In 1999, CITES succumbing to the pressure from Namibia and Zimbabwe decided to auction 50 tonnes of ivory as an “experimental sale.” The ivory stockpile was sold to Japan. A similar sale of 102 tonnes from Botswana, Namibia, South Africa, and Zimbabwe ivory stockpile was made in 2008 raising around 150 million U.S. dollars.
“China had strongly opposed the ivory sale in 1999, claiming that the sale fuels the product’s demand. But in 2008 sale, it decided to purchase a part of the ivory stockpile,” Suresh added.
Previous ivory sales triggered massive poaching
A few years after the 1999 auction, global demand for ivory surged, mostly in South East Asian countries.
As a result, from 2011 to 2014, declared the worst period of elephant poaching in history, more than 100,000 kg of ivory were seized globally. The poaching had serious human consequences as well, causing nearly 40,000 African deaths in the three-year period, according to a study by Proceedings of the National Academy of Sciences in 2014.
After the second experiment in 2008, “Poaching escalated to up to 33,000 a year. History has shown the trade finds a way to use legal trade as a poaching conduit,” said Peter Knights, CEO of WildAid in a statement to CGTN.
The Pro-ivory bloc’s claim of a paucity of funds for conservation efforts appears to be not wholly unjustified. Data reveals a large amount of money goes into protecting elephants with only a little earmarked for the communities facing the worst consequences of human-animal conflict.
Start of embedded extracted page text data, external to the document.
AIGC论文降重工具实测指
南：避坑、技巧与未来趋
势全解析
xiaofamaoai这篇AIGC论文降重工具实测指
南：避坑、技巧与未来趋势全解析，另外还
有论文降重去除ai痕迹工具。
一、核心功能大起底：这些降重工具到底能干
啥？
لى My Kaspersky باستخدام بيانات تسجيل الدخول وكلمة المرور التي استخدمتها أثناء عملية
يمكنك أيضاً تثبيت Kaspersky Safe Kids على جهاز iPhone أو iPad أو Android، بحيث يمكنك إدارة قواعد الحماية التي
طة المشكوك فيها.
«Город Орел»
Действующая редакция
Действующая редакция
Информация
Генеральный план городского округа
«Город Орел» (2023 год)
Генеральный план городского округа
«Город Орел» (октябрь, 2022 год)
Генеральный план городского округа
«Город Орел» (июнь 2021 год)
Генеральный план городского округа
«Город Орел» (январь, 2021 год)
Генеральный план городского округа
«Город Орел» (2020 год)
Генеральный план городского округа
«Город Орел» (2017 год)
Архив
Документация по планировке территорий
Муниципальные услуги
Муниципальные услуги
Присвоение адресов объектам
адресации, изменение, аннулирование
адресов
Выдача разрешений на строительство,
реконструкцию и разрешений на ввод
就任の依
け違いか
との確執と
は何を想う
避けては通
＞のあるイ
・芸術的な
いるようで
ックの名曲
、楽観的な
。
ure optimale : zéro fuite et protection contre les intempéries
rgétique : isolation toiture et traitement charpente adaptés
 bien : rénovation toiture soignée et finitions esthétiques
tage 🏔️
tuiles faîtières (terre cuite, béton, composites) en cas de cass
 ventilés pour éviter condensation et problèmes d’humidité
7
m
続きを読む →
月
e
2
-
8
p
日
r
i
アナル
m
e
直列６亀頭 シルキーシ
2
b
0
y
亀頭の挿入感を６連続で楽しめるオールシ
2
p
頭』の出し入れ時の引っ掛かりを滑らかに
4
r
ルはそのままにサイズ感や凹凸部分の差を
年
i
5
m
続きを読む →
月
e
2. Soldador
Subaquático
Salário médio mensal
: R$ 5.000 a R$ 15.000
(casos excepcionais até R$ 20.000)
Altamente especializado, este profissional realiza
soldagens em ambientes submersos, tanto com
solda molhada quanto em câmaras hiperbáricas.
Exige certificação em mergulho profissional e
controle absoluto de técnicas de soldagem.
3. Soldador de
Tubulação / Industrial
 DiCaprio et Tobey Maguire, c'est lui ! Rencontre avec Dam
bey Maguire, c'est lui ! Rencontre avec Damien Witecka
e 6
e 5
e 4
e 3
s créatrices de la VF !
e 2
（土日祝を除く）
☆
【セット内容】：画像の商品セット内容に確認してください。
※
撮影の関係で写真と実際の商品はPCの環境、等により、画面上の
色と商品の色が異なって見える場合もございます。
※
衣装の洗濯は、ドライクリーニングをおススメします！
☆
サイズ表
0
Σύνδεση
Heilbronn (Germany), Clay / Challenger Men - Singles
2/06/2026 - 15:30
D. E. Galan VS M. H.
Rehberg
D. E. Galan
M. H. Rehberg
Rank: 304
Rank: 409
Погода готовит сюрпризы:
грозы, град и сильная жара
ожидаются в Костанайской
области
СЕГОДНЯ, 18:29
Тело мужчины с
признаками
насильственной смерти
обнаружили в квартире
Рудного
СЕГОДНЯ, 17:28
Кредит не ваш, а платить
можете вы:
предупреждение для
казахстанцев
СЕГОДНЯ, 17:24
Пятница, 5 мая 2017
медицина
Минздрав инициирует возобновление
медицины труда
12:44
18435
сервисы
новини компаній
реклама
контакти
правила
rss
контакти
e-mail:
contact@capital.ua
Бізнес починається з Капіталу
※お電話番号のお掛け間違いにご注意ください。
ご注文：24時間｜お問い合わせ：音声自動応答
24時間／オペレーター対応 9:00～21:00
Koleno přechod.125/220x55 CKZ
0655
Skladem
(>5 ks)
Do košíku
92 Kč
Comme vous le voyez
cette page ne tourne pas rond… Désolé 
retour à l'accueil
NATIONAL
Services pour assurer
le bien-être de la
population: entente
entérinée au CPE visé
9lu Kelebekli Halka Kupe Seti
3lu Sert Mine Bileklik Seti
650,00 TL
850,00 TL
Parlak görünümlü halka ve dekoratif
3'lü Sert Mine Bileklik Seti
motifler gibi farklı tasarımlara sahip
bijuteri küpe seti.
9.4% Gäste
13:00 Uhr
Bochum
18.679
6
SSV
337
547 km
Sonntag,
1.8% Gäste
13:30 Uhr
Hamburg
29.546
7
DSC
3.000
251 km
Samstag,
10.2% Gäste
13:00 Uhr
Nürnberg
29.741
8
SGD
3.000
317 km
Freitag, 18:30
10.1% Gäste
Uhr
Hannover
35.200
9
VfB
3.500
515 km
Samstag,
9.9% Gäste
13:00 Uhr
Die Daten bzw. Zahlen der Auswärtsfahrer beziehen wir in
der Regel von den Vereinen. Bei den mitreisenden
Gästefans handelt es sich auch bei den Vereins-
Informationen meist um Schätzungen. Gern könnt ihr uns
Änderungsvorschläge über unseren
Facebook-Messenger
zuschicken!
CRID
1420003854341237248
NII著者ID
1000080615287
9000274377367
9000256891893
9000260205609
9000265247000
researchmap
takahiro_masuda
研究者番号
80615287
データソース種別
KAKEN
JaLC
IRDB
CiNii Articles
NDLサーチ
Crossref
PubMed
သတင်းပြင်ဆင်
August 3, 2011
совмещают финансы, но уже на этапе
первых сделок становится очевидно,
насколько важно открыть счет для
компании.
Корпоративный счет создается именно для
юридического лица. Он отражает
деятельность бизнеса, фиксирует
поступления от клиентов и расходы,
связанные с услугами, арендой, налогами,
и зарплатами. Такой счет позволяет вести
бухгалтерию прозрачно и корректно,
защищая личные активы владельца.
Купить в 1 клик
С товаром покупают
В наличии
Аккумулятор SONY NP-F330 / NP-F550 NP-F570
The Great Elephant Census (GEC) data shows a high concentration of elephants in Botswana. /GEC Graphics
A World Bank study shows that a total of 1.3 billion U.S. dollars was committed to combat illegal wildlife trade between 2010 and 2016. Nearly, 63 percent or 833 million U.S. dollars of the funds went to Africa, and 29 percent or 381 million U.S. dollars were provided to Asia.
“We need to use other income sources, such as tourism, to support conservation,” Knights added.
Fear among countries that have shut down the domestic ivory market
Policy gaps coupled with the pro-ivory bloc’s constant pressure to revive the ivory market are likely to boost the illegal trade of ivory once again.
For countries that have closed its domestic ivory market like, China and its regions Hong Kong and Taiwan, the UK, and the U.S., law enforcement agencies are already facing difficulties in checking luggage and containers for banned wildlife product parts.
Countries like Japan with a thriving domestic ivory market and the European Union’s reluctance to close its ivory market is promoting illegal trade, say wildlife experts. The sale of another ivory stockpile will jeopardize efforts to save African elephants from poaching, they warned.
“The stakes are high under CITES, and robust debates are to be expected. Decisions taken in Colombo will have a real and immediate effect on the legislation, regulation, and operating practices across the globe for international trade in the species concerned,” said CITES Secretary-General, Ivonne Higuero.